Another primary purpose of the Exchange is to provide a mechanism for insureds to apply their qualified tax subsidy to the insurance premiums. Tax subsidies are scheduled to be available between 133%-400% of the Federal Poverty Level (FPL). Below 133% is Medicaid eligibility, and above 400% there is zero tax subsidy. If a single person or family is eligible for a tax subsidy based upon income, the only way to receive the subsidy is to purchase a plan through the Exchange. For individuals or families above 400%, the options will be to purchase insurance either on or off the Exchange. The regulations have not yet clearly defined how similar or different plans on and off the Exchange may be. 

Another subsidy exists for small businesses in the form of a Health Care Tax Credit, effective Jan. 1, 2010. The credit is specific to small businesses providing health insurance for employees. Eligible small businesses must have less than the equivalent of 25 full-time employees, cover at least 50% of the health insurance premiums for their employees and pay average annual wages below $50,000. The actual dollar value of the credit varies, based upon the average annual wage and total full-time employees (or equivalent). The credit is worth up to 35% of the premiums from 2010-2013. Beginning Jan. 1, 2014, the credit increases to 50% of the employee’s health insurance premiums. Businesses can claim the credit from 2010-2013 and any two years after 2013. The maximum number of years a small business can claim the Health Care Tax Credit is six years. Consult with your accountant or tax advisor regarding this credit.

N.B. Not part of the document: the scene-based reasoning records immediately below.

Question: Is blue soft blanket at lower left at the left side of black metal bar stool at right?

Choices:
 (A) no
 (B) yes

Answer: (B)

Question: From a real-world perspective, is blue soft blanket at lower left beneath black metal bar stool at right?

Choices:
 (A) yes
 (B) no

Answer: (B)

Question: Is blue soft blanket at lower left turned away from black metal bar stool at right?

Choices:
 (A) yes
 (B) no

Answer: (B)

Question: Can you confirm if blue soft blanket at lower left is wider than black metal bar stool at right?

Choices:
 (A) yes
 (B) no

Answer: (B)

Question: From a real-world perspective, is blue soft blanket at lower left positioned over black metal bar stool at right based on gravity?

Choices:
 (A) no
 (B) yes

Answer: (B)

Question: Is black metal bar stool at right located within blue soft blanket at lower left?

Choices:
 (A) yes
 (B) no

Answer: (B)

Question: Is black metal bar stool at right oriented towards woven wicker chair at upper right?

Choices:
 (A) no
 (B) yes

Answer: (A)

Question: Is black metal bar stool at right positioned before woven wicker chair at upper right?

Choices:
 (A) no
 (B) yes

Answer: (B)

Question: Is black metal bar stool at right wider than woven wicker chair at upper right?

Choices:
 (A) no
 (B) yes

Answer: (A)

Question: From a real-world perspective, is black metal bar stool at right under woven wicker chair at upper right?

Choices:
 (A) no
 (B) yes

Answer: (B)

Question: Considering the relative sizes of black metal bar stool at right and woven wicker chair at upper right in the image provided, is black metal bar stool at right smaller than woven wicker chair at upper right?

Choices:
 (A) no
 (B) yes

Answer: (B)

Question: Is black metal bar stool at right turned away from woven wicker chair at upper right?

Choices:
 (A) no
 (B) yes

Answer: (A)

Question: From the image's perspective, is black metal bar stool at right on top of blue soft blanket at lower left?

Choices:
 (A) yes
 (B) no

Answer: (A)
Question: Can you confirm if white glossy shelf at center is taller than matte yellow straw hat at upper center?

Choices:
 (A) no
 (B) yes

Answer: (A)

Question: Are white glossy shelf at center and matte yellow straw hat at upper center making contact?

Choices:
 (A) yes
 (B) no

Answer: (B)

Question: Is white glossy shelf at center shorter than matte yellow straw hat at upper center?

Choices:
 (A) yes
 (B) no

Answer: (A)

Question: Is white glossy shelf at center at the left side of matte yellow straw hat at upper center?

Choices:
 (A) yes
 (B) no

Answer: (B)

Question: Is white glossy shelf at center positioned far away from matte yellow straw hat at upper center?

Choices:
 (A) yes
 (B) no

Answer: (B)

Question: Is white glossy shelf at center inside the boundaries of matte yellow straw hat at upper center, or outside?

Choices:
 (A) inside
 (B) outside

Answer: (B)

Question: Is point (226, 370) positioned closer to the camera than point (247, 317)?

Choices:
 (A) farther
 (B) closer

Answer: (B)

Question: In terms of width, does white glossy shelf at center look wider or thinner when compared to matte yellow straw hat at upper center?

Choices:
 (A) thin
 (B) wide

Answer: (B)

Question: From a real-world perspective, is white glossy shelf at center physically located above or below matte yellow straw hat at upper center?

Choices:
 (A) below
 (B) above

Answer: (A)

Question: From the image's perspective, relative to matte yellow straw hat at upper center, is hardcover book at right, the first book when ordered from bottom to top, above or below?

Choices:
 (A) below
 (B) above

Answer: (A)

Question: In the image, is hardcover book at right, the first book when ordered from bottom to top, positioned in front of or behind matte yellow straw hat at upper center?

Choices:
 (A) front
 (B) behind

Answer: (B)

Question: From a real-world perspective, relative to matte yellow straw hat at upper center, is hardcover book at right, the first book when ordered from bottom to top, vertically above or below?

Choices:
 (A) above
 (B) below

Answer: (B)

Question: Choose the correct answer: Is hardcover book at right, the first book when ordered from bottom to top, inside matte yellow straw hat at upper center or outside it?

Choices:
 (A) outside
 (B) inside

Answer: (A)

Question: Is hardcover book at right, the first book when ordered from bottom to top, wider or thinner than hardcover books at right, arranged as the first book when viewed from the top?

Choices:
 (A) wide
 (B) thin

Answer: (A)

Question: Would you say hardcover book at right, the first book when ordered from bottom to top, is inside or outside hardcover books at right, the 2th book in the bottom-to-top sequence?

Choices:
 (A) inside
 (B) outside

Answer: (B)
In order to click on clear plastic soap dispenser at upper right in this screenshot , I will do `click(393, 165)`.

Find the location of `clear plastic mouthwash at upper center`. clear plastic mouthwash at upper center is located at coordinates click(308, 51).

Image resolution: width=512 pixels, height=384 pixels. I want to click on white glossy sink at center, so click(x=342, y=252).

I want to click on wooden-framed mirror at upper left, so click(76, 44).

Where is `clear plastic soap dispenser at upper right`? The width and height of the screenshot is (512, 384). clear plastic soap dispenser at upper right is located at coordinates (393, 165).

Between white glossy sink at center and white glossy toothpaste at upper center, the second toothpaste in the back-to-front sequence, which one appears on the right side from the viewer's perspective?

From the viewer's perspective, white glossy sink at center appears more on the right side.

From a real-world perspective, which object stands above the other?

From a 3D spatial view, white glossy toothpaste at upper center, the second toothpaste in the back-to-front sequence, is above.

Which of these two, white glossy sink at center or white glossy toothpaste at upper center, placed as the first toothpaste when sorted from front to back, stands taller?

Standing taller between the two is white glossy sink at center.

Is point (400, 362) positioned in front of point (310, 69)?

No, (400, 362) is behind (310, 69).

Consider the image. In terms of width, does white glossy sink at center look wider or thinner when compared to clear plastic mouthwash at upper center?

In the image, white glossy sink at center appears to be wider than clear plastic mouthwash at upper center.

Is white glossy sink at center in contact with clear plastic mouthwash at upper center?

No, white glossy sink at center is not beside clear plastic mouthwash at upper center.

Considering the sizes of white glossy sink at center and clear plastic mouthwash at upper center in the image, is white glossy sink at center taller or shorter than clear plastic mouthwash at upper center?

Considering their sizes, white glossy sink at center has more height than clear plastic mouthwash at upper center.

The IDA has provided a Group Health Insurance Program to member dentists and their dependents, employees, as well as students and faculty of the Indiana University School of Dentistry since 1976. PPACA will undoubtedly impact this member benefit. The degree to which the program will be affected is still being evaluated.

More than 4,000 lives are insured through the IDA’s health insurance program today. Hays Companies of Indiana has been retained by the IDA to provide consultation and compliance services relating to our group health plan. Whether you are insured in the group health plan today, or considering its benefits to your practice, you can trust the service and advice of the IDA’s Insurance Services team.

New regulations will continue to be defined by the Federal and State Governments between now and Jan. 1, 2014. The official website for Health Care Reform in Indiana is www.in.gov/aca.